--- DATA FOR PROCESSING ---

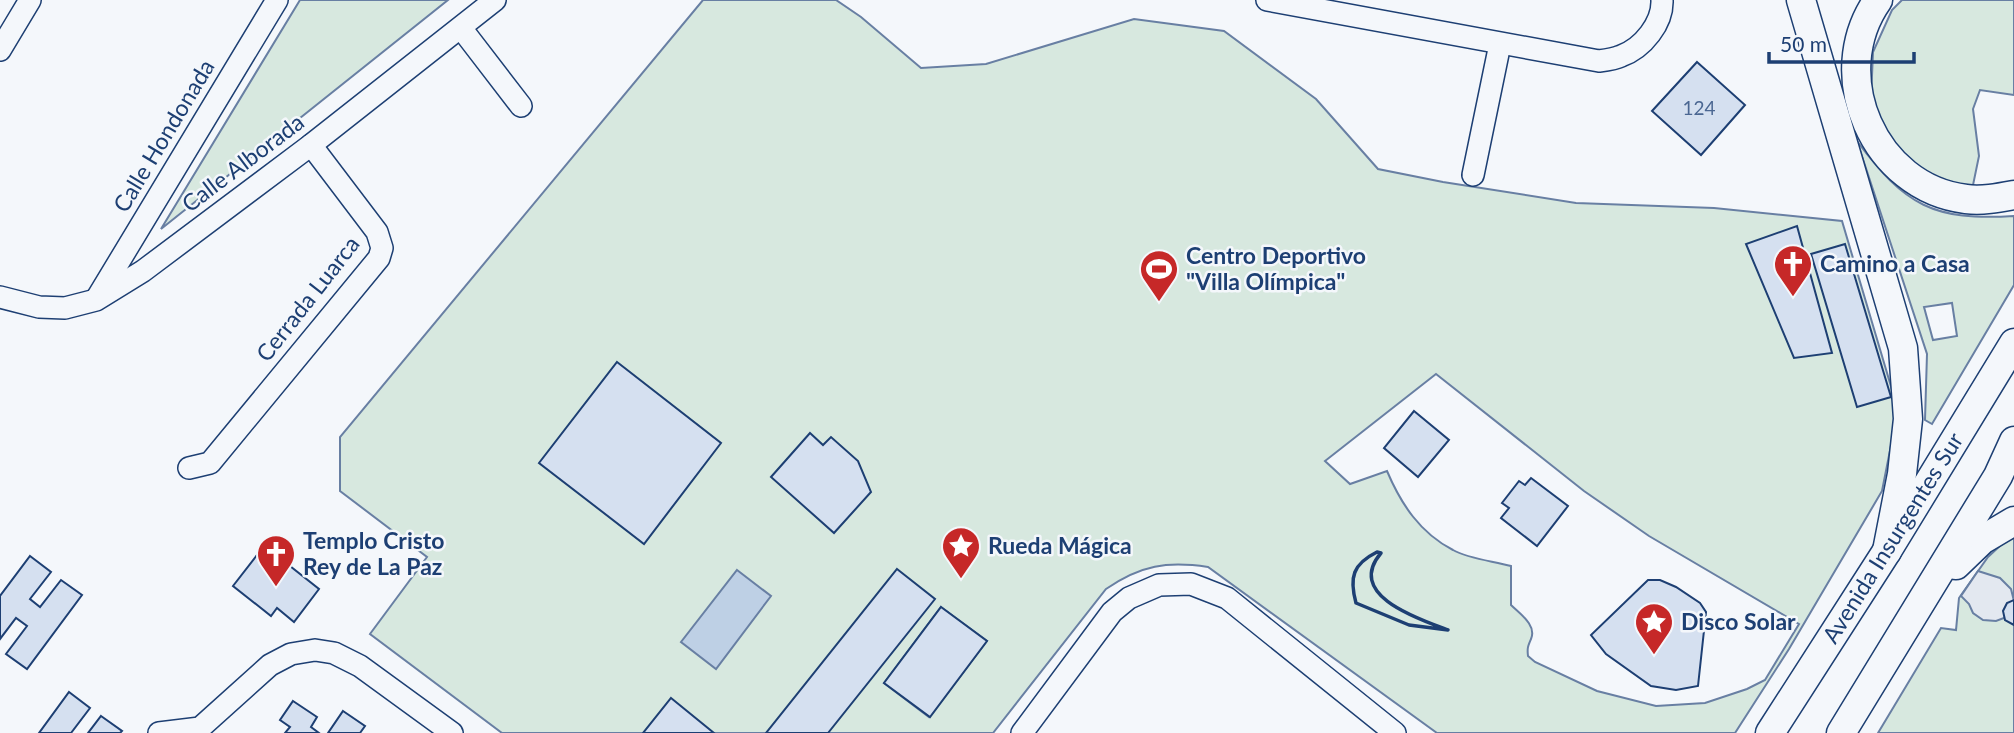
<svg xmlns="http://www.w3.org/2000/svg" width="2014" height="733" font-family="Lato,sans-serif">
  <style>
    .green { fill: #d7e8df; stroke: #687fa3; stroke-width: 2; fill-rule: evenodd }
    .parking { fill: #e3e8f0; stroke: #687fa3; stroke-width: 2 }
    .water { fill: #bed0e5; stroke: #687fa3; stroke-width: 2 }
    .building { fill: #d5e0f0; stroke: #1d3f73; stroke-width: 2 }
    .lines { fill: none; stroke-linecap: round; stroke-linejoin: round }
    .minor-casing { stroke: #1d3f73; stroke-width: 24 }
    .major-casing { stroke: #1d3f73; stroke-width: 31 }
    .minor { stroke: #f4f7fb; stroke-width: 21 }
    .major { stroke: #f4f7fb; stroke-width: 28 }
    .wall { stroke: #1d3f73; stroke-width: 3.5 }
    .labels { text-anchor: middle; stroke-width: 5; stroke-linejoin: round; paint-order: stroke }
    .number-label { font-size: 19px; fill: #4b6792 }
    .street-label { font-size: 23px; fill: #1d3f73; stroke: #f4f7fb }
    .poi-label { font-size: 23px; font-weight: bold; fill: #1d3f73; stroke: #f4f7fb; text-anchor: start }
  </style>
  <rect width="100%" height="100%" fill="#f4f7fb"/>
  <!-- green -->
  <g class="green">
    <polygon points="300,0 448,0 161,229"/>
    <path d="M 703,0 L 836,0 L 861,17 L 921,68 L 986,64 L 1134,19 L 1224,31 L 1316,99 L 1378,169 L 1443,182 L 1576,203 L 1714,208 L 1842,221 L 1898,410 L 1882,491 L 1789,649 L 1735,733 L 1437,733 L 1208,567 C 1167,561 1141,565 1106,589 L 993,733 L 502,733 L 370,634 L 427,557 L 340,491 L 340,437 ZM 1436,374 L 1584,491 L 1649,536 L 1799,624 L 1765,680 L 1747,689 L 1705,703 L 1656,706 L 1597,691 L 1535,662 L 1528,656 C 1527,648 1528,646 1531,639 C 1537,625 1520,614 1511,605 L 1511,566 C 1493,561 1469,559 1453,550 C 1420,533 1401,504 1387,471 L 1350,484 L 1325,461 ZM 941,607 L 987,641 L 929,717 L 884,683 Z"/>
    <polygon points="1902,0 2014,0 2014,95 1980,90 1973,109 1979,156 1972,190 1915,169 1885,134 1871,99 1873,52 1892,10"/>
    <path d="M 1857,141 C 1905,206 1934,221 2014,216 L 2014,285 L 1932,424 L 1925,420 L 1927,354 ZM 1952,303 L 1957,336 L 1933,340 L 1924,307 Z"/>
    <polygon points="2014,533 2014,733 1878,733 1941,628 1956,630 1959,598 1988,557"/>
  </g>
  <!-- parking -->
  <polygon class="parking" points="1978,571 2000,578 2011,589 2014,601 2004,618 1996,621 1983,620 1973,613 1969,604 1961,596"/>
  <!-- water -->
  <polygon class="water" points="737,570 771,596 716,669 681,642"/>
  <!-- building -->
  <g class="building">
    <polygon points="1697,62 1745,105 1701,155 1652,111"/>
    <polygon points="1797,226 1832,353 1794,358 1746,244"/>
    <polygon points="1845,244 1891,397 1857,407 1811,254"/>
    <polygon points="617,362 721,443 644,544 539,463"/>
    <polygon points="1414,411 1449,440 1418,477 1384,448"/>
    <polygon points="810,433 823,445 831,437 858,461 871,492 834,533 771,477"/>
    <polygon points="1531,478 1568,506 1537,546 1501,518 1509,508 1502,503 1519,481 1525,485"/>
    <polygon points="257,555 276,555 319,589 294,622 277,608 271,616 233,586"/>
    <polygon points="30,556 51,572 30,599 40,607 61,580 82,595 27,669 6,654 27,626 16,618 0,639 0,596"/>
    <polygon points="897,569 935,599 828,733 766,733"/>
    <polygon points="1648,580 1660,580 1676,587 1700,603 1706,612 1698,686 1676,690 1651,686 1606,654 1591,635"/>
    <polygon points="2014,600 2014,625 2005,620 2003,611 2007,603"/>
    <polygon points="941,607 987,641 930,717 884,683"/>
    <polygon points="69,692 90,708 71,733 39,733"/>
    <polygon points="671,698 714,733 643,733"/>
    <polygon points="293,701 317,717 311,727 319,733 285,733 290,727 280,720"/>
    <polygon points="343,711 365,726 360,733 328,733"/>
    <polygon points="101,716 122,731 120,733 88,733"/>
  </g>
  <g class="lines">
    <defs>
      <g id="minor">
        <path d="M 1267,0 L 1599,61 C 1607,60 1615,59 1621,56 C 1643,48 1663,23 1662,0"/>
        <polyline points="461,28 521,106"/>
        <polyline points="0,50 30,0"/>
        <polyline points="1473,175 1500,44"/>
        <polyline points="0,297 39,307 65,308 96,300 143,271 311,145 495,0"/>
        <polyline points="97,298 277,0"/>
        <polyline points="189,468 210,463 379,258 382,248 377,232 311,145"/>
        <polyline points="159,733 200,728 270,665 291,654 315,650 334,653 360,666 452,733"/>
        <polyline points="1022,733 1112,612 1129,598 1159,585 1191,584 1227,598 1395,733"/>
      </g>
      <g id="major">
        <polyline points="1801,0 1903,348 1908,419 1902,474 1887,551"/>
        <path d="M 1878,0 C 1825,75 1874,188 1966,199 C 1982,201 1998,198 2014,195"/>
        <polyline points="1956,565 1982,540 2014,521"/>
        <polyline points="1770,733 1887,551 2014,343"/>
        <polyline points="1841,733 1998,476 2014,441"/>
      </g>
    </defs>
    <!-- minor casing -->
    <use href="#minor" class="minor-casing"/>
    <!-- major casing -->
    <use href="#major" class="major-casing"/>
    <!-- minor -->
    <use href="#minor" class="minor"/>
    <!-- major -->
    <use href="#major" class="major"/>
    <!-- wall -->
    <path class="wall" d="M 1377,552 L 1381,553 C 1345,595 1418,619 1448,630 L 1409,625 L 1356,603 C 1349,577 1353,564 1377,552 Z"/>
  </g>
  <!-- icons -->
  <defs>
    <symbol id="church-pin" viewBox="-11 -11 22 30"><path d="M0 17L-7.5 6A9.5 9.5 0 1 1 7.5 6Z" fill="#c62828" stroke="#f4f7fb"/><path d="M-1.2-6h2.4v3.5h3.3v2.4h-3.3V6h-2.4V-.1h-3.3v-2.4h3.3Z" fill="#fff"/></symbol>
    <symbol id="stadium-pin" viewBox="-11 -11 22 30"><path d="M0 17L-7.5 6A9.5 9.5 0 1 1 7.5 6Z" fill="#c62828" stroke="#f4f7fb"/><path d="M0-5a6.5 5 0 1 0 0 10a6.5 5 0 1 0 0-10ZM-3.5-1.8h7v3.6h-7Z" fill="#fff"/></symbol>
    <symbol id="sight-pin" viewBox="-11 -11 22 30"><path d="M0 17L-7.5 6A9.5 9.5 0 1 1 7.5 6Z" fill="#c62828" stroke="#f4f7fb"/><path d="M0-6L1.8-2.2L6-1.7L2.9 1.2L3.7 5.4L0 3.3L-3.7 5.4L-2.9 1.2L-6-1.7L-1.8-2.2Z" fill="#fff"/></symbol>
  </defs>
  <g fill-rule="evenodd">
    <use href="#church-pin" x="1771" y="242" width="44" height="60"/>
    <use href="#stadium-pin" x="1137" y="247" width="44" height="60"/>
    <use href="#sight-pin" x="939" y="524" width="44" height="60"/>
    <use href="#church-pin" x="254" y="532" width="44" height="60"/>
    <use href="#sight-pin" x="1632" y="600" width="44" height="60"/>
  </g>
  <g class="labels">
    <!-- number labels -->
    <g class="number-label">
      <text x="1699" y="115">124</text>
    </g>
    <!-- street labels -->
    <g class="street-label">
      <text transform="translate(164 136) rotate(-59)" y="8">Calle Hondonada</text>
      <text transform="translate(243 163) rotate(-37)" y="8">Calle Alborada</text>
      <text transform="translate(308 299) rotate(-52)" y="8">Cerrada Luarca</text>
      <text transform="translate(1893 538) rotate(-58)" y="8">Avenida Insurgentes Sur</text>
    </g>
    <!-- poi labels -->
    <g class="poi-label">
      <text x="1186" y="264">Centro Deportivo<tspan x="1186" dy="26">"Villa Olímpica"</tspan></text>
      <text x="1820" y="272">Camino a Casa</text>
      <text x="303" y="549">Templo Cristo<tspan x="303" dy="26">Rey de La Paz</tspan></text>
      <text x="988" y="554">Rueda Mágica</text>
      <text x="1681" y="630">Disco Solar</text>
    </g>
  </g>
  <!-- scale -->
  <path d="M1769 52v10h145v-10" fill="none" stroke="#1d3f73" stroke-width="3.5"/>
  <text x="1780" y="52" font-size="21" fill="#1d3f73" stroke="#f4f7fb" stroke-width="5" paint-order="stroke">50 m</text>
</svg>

---

◆ **YOUR ASSIGNMENT**
Give back, unchanged, the run of lines in the listing above that begins at the line containing "#1d3f73; stroke-width: 31" and ends at the line containing "middle; stroke-width: 5;", both included.

◆ **REPLY TO THE EXERCISE**
    .major-casing { stroke: #1d3f73; stroke-width: 31 }
    .minor { stroke: #f4f7fb; stroke-width: 21 }
    .major { stroke: #f4f7fb; stroke-width: 28 }
    .wall { stroke: #1d3f73; stroke-width: 3.5 }
    .labels { text-anchor: middle; stroke-width: 5; stroke-linejoin: round; paint-order: stroke }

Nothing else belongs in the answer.